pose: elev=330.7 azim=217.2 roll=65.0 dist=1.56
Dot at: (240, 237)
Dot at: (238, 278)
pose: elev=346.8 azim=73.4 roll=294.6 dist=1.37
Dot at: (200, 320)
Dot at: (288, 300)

==============================

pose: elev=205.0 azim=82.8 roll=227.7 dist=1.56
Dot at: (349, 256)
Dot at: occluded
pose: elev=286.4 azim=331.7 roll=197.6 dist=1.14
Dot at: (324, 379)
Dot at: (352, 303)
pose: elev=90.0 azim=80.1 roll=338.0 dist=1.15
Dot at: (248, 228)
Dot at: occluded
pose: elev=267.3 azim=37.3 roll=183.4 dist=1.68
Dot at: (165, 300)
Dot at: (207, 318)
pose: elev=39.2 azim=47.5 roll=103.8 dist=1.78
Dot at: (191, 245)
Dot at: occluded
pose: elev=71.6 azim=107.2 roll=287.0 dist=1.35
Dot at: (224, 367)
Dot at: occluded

==============================

Could you duplicate the data, everything from the line containing "pose: elev=205.0 azim=82.8" down to the line containing "Dot at: (207, 318)", including both of those lines?

_The solution_.
pose: elev=205.0 azim=82.8 roll=227.7 dist=1.56
Dot at: (349, 256)
Dot at: occluded
pose: elev=286.4 azim=331.7 roll=197.6 dist=1.14
Dot at: (324, 379)
Dot at: (352, 303)
pose: elev=90.0 azim=80.1 roll=338.0 dist=1.15
Dot at: (248, 228)
Dot at: occluded
pose: elev=267.3 azim=37.3 roll=183.4 dist=1.68
Dot at: (165, 300)
Dot at: (207, 318)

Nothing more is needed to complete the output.